//超市每天卖出的货物假如有egg,apple,pear三种,销售账目存储在了字典里,如下:
//account = [{"egg":[5.00, 3, "s"],
//"apple":[2.50, 5, "s"],
//"pear":[4.50, 2, "s"]},
//{"egg":[6.00, 3, "s"],
//"apple":[3.00, 15, "q"],
//"pear":[6.50, 2, "s"]},
//{"egg":[5.50, 5, "s"],
//"apple":[3.50, 5, "s"],
//"pear":[5.00, 6, "q"]},
//{"egg":[5.00, 3, "s"],
//"apple":[2.50, 6, "s"],
//"pear":[5.50, 2, "q"]},
//{"egg":[5.50, 8, "q"],
//"apple":[3.50, 5, "s"],
//"pear":[5.50, 3, "s"]}]
//每天的账目是列表中的一个元素,包括一个字典,字典的键是货物名称,字典的值的第一个元素是单价,
//第二个元素是数目,第三个元素,如果是s表示该账目没有任何疑问,如果是q表示该账目可能有错误。
//我们要做的是事情是统计每种货物,没有任何疑问的账目的销售总额。也就是对标志位为"s"的账目,
//按照货物名称,计算销售总额。(自己可根据使用的编程语言,确定存储结构,最后结果在屏幕打印
//egg、apple和pear分别的没有任何疑问的帐目的销售总额就可以。)
#include"iostream"
#include"string"
using namespace std;
class Account
{
private:
string name;
double price;
float number;
char flag;
public:
Account(string goodsname, double goodsprice, float goodsnumber, char goodsflag)

数据:
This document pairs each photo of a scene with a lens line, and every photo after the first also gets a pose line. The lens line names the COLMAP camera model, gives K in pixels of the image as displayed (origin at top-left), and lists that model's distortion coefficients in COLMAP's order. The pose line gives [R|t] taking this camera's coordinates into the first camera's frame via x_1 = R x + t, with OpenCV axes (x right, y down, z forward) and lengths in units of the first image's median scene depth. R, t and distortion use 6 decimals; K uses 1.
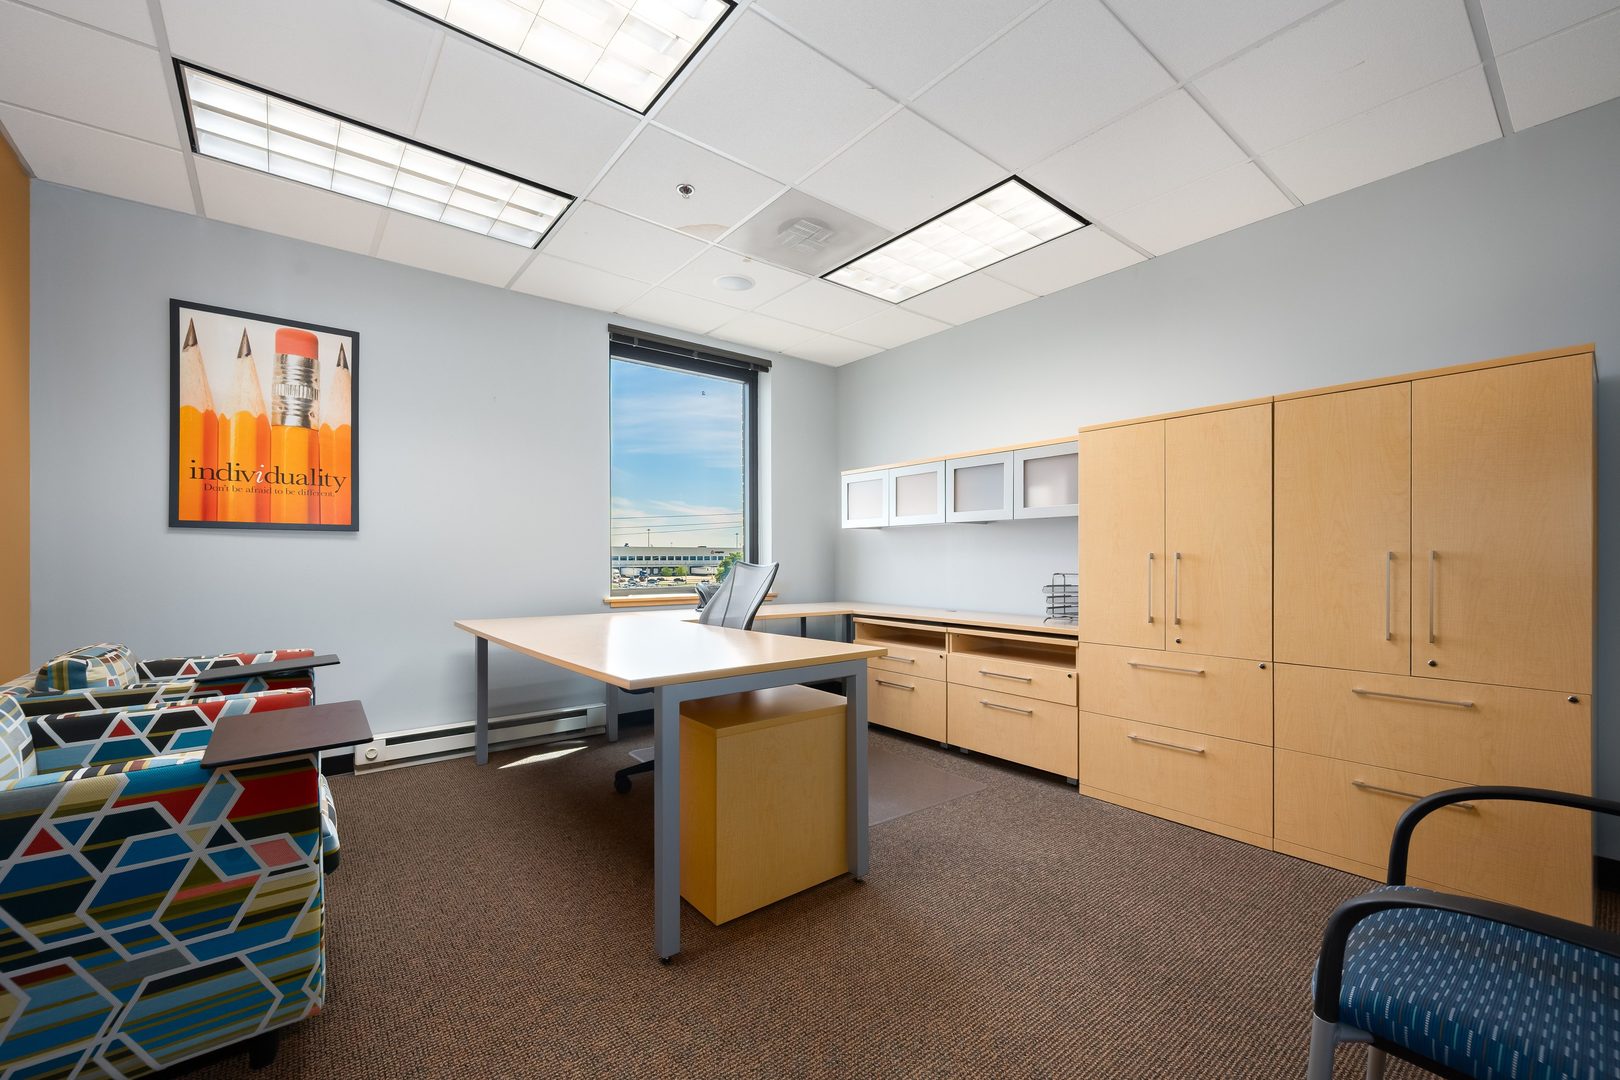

任务说明: 修改超市账目统计原文中的一段：从含有“using namespace std;”的地方开始，到“goodsnumber, char goodsflag)”为止，把其中的“goodsflag”换成“goodsmark”，写出改好的这一段。

参考解答:
using namespace std;
class Account
{
private:
string name;
double price;
float number;
char flag;
public:
Account(string goodsname, double goodsprice, float goodsnumber, char goodsmark)